Jingling coins in his pants pockets, the feisty silver-haired defense lawyer with a New York accent insisted that Phu had been “jumped out” of the gang years ago, had informed cops of his exit and that Walker had exaggerated the crime with “garage sale evidence” in hopes of proving otherwise.

“[Walker] is a gang detective who wants to build a gang case,” said Avdeef, who called the assertion that Phu had yelled “V Boys!” at the crime scene “imaginary.”

He added, “Why would they have yelled the gang’s name if there weren’t any gang members there? It doesn’t make sense. . . . Once a gang member, according to Walker, always a gang member.”

Avdeef, a former prosecutor, also asserted that V Boys wasn’t even a criminal street gang. Backing him up in court was Glend Padua (a.k.a. “The Cripster”), a self-proclaimed ex-member of the Asian Boys, a Little Saigon gang closely allied with V Boys. Padua testified that he joined the gang when he was 16 years old “just to be part of a group.” During his four-year stint with Asian Boys, he’d never heard of them committing a single crime, he said.

“We’d just hang out, you know, go out,” Padua testified. “We’re just a group of friends. . . . We’d fight to defend ourselves but we didn’t go out looking for trouble.”

This witness also claimed that he’d watched Phu being “jumped out” of the V Boys in December 2000—six years before the assault on the girl.

“They [the remaining gang members] beat you for as long as they want to show you you made a mistake [by leaving],” Padua explained to Avdeef’s questions. “It’s a ritual. You get out so you have no allegiance to them and you can go on your merry way.”

The prosecutor ridiculed Padua’s testimony and derided the attack on Walker but said he understood its motive. The detective’s work had placed Phu at a July 31, 2005, V Boys shooting at a Westminster restaurant. Moreover, he’d put Phu under surveillance for a month after the 2006 assault on the girl and found him living at a V Boys “crash pad” on McClure Avenue in Westminster. When Walker conducted a search there, he found several Dallas Cowboys number 22 jerseys pinned to walls, photos of gang members flashing hand signs and a memento celebrating the life of a dead V Boy.

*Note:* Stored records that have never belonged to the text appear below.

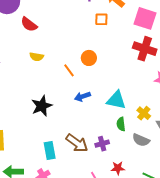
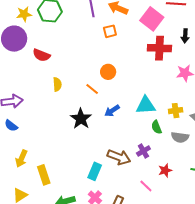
pink square: (145, 18) -> (152, 19), turned 35
yellow semicircle: (37, 57) -> (57, 84), turned -88
black star: (42, 106) -> (81, 119), moved
yellow cross: (144, 113) -> (176, 111), turned -32
cyan rectangle: (50, 150) -> (95, 171), turned 48

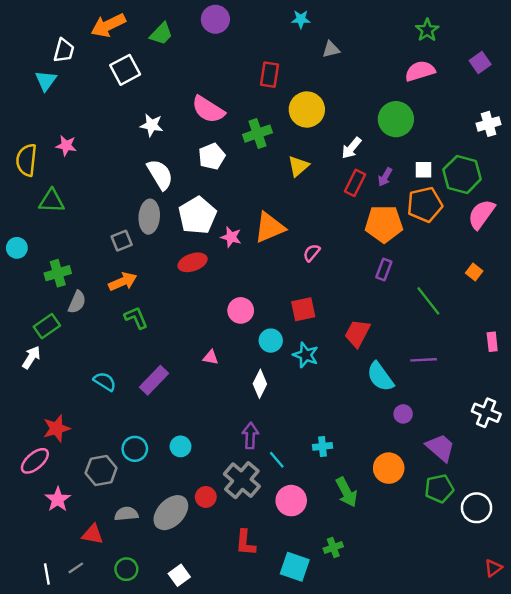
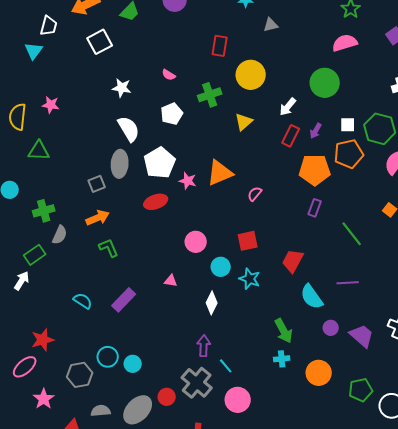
pink semicircle: (208, 110) -> (169, 75), size x0.5
cyan circle: (180, 446) -> (133, 364), moved
cyan cross: (322, 446) -> (282, 359), moved
purple trapezoid: (440, 448) -> (362, 336), moved
green arrow: (347, 492) -> (284, 331), moved

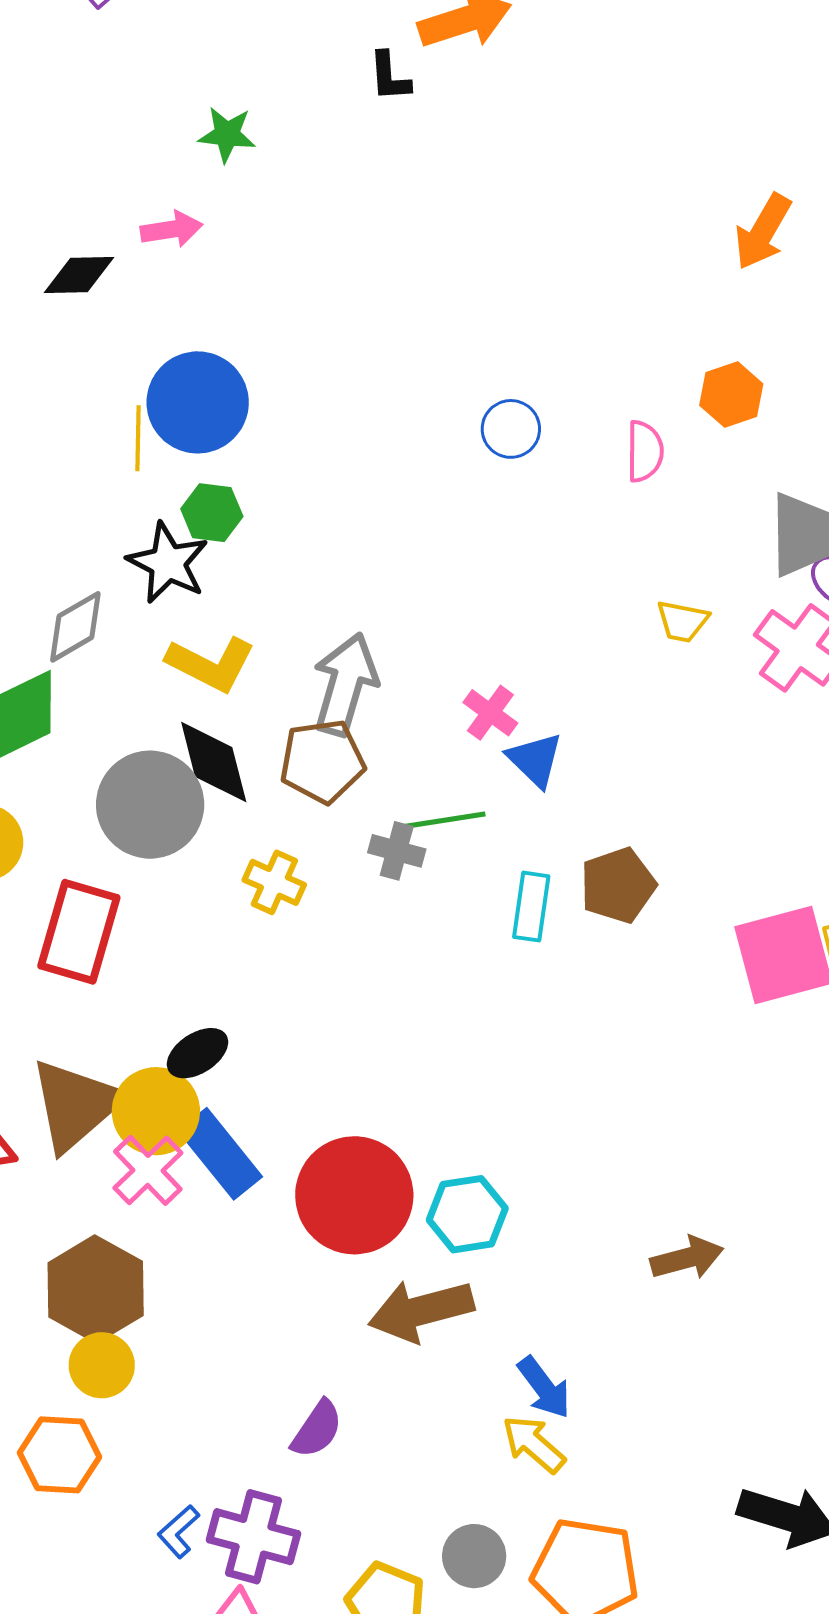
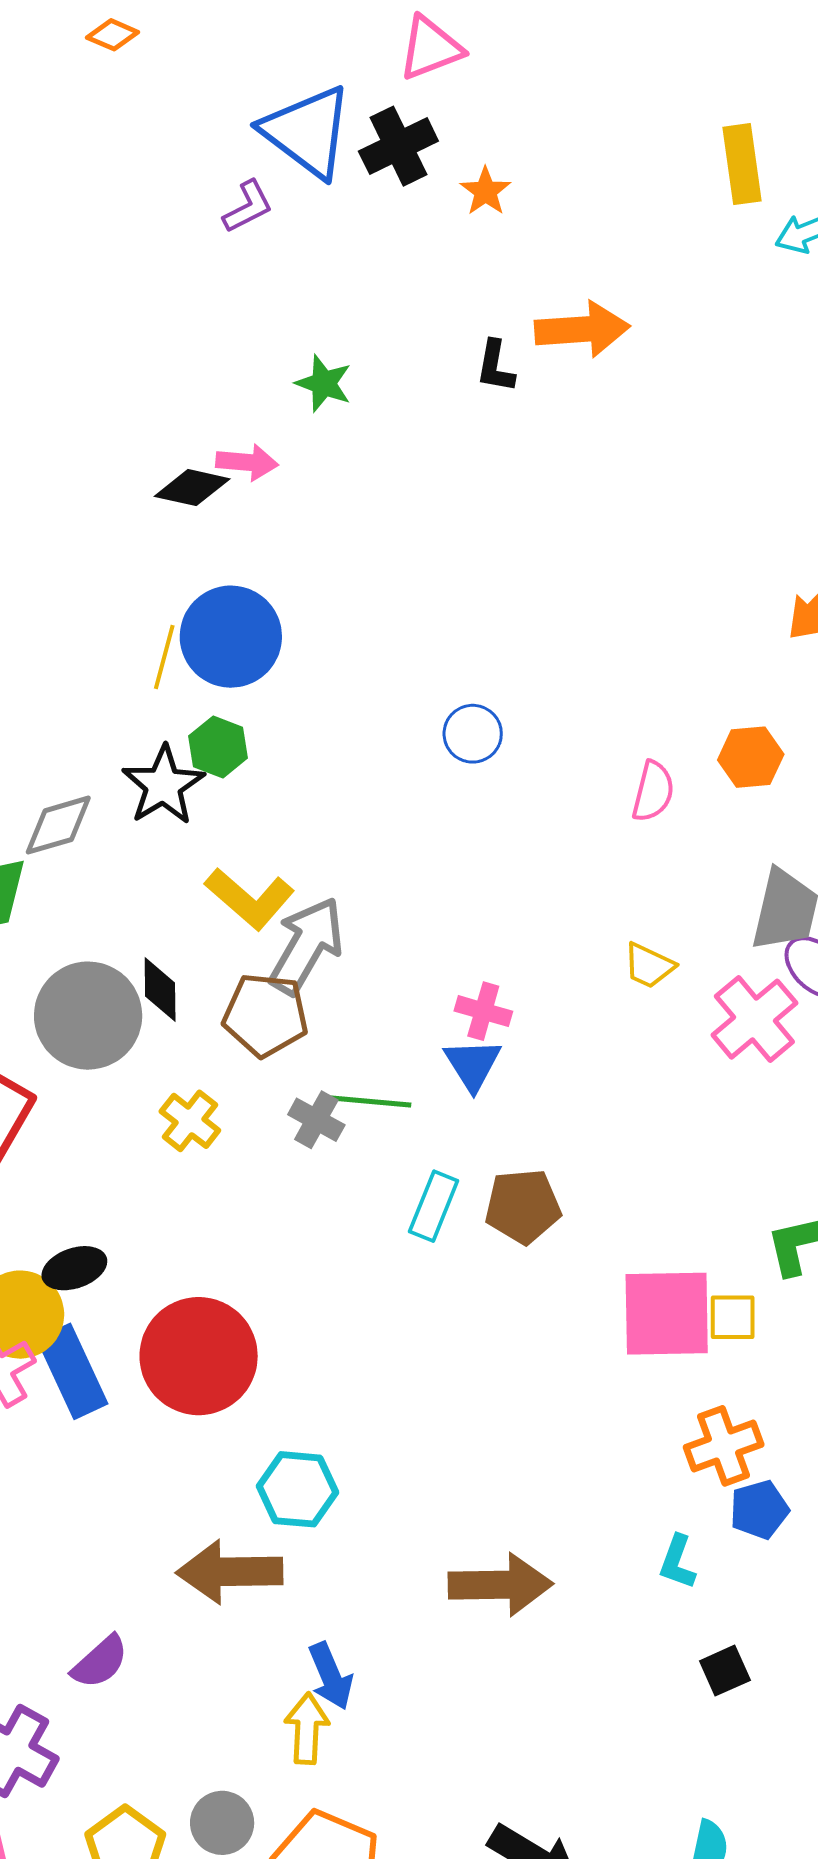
black diamond: (79, 275) -> (192, 488), moved
blue circle: (511, 429) -> (473, 734), moved
yellow L-shape: (211, 664) -> (250, 899), moved
pink cross: (490, 713) -> (483, 1011), moved, turned -34
black diamond: (214, 762) -> (160, 990), size x0.7
red circle: (354, 1195) -> (199, 1356), moved
brown arrow: (687, 1258) -> (500, 1585), size x1.4
yellow arrow: (534, 1444) -> (307, 1729), turned 38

Said Bryan in his closing argument, “Is that how you’d expect to find Phu living if he’d really given up that life?”

On Jan. 23—after less than two hours of deliberations—the jury convicted Phu of committing aggravated assault with a deadly weapon (his foot) and for participating in a gang. (They voted not guilty on a second assault charge because police were unable to find the injured Latino who’d rescued the victim.) The bailiff immediately slapped handcuffs on Phu and sent him to the Orange County Jail. Superior Court Judge Daniel Didier is scheduled to announce punishment on March 9. For five minutes of stupidity, Phu faces as much as four years in a California prison.